» **Text segment**:
BEGIN

The internationally celebrated theoretical physicist, Stephen Hawking, has died at his home in Cambridge at the age of 76.
In a statement about their father’s death, his children Lucy, Robert and Tim acknowledged how his study of the stars inspired millions around the world: “He once said, ‘It wouldn’t be much of a universe if it wasn’t home to the people you love.’ We will miss him forever.”
The news broke on the same night that the UK awaited the Russian government’s response to the poisoning of a former spy on British soil – and was a timely reminder of what connects us across borders. “All we need to do is make sure we keep talking,” Hawking once advised humanity (words that the band Pink Floyd would later re-purpose).
Born in 1942, on the 300th anniversary of the death of Galileo, his mother fled London’s war-time bombs for the safety of the countryside, and the young scientist would grow up in a house in St Albans with a basement full of bees and a greenhouse full of fireworks.
A passion for mathematics soon led him to a PhD in physics at the University of Cambridge. But the growing power of his mind was coming into conflict with the deteriorating state of his health, and he was diagnosed with a rare form of motor neurone disease called ALS. He was just 21 years old.
His symptoms would later require the use of a wheelchair and a voice-synthesiser, yet the experience spurred on his work. “Before my condition was diagnosed, I had been very bored with life. There had not seemed to be anything worth doing,” he wrote in his memoir. “I suddenly realised that there were a lot of worthwhile things I could do if I was reaprieved.”

END

» **What this exercise asks**:
**1)** Reproduce the Stephen Hawking article word for word from "The news broke" to "would later re-purpose).".
**2)** According to the Stephen Hawking article, how old was Hawking when he was diagnosed with ALS?
**3)** Go on with the Stephen Hawking article, starting after its final sentence.

» **Records supplied**:
BEGIN

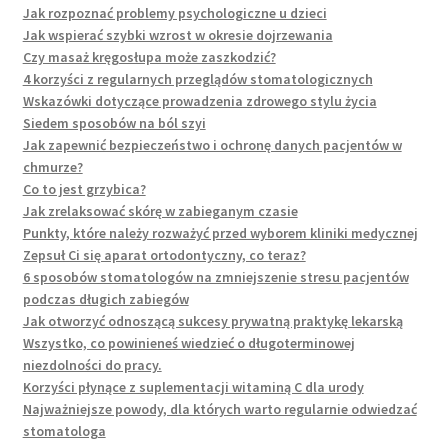
Jak rozpoznać problemy psychologiczne u dzieci
Jak wspierać szybki wzrost w okresie dojrzewania
Czy masaż kręgosłupa może zaszkodzić?
4 korzyści z regularnych przeglądów stomatologicznych
Wskazówki dotyczące prowadzenia zdrowego stylu życia
Siedem sposobów na ból szyi
Jak zapewnić bezpieczeństwo i ochronę danych pacjentów w
chmurze?
Co to jest grzybica?
Jak zrelaksować skórę w zabieganym czasie
Punkty, które należy rozważyć przed wyborem kliniki medycznej
Zepsuł Ci się aparat ortodontyczny, co teraz?
6 sposobów stomatologów na zmniejszenie stresu pacjentów
podczas długich zabiegów
Jak otworzyć odnoszącą sukcesy prywatną praktykę lekarską
Wszystko, co powinieneś wiedzieć o długoterminowej
niezdolności do pracy.
Korzyści płynące z suplementacji witaminą C dla urody
Najważniejsze powody, dla których warto regularnie odwiedzać
stomatologa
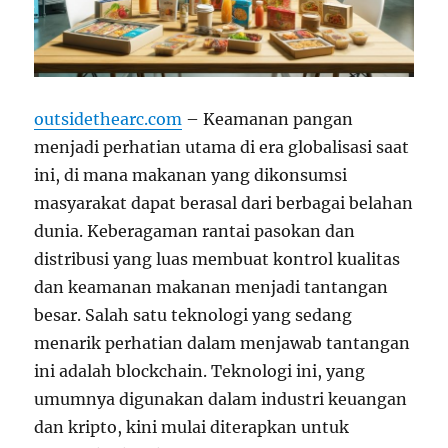
outsidethearc.com
– Keamanan pangan
menjadi perhatian utama di era globalisasi saat
ini, di mana makanan yang dikonsumsi
masyarakat dapat berasal dari berbagai belahan
dunia. Keberagaman rantai pasokan dan
distribusi yang luas membuat kontrol kualitas
dan keamanan makanan menjadi tantangan
besar. Salah satu teknologi yang sedang
menarik perhatian dalam menjawab tantangan
ini adalah blockchain. Teknologi ini, yang
umumnya digunakan dalam industri keuangan
dan kripto, kini mulai diterapkan untuk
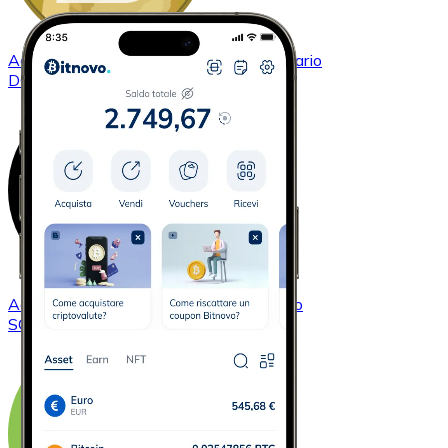
Acquistare
Dogecoin
con bonifico bancario
DOGE
Acquistare
Solana
con bonifico bancario
SOL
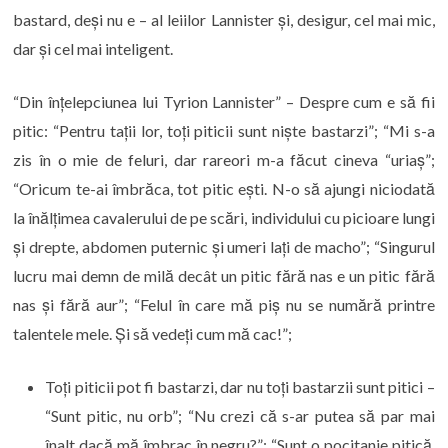
bastard, deși nu e – al leiilor Lannister și, desigur, cel mai mic,
dar și cel mai inteligent.
“Din înțelepciunea lui Tyrion Lannister” – Despre cum e să fii
pitic: “Pentru tații lor, toți piticii sunt niște bastarzi”; “Mi s-a
zis în o mie de feluri, dar rareori m-a făcut cineva “uriaș”;
“Oricum te-ai îmbrăca, tot pitic ești. N-o să ajungi niciodată
la înălțimea cavalerului de pe scări, individului cu picioare lungi
și drepte, abdomen puternic și umeri lați de macho”; “Singurul
lucru mai demn de milă decât un pitic fără nas e un pitic fără
nas și fără aur”; “Felul în care mă piș nu se numără printre
talentele mele. Și să vedeți cum mă cac!”;
Toți piticii pot fi bastarzi, dar nu toți bastarzii sunt pitici –
“Sunt pitic, nu orb”; “Nu crezi că s-ar putea să par mai
înalt dacă mă îmbrac în negru?”; “Sunt o pocitanie pitică,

END

» **Written answers**:
**1)**
The news broke on the same night that the UK awaited the Russian government’s response to the poisoning of a former spy on British soil – and was a timely reminder of what connects us across borders. “All we need to do is make sure we keep talking,” Hawking once advised humanity (words that the band Pink Floyd would later re-purpose).

**2)** He was 21 years old.

**3)**
Hawking’s research in the field of black holes and relativity, together with his fellow cosmologist Roger Penrose, earned him vast international acclaim and prestige; most famously in proving that black holes were not vacuums or “eternal prisons”.
Then in 1988, he published a book, A Brief History of Time, which set records all of its own. Published in 40 languages, the bestseller explained complex ideas about how the universe started and how it might end to a mass audience.
He always remained anxious about about what might lie ahead for humanity, however, issuing numerous warnings about the giant balls of cosmic fire or take-overs by artificial-intelligence that could lie in wait.
But it was perhaps this mix of horizon-expanding curiosity and deep personal care that turned his search for a theory of everything into a story for everyone. At a time when the cold war’s space race was finally approaching an end, Hawking’s work inspired a whole generation to think differently about the stars and our place within them.
“No one created the universe and no one directs our fate,” he once wrote. “This leads me to a profound realization. There is probably no heaven and no afterlife either. We have this one life to appreciate the grand design of the universe—and for that I am extremely grateful.”